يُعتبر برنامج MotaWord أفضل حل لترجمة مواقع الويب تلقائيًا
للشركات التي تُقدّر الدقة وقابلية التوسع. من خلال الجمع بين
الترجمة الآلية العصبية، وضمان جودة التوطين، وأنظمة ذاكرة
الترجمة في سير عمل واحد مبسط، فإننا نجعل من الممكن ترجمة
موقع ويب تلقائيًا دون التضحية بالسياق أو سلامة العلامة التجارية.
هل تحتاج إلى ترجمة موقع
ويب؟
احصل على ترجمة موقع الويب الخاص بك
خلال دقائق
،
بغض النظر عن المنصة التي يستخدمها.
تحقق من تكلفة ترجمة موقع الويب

• [REQUIREMENT] The full listing needs to be transcribed exactly.

• [WRITTEN ANSWER]
يُعتبر برنامج MotaWord أفضل حل لترجمة مواقع الويب تلقائيًا
للشركات التي تُقدّر الدقة وقابلية التوسع. من خلال الجمع بين
الترجمة الآلية العصبية، وضمان جودة التوطين، وأنظمة ذاكرة
الترجمة في سير عمل واحد مبسط، فإننا نجعل من الممكن ترجمة
موقع ويب تلقائيًا دون التضحية بالسياق أو سلامة العلامة التجارية.
هل تحتاج إلى ترجمة موقع
ويب؟
احصل على ترجمة موقع الويب الخاص بك
خلال دقائق
،
بغض النظر عن المنصة التي يستخدمها.
تحقق من تكلفة ترجمة موقع الويب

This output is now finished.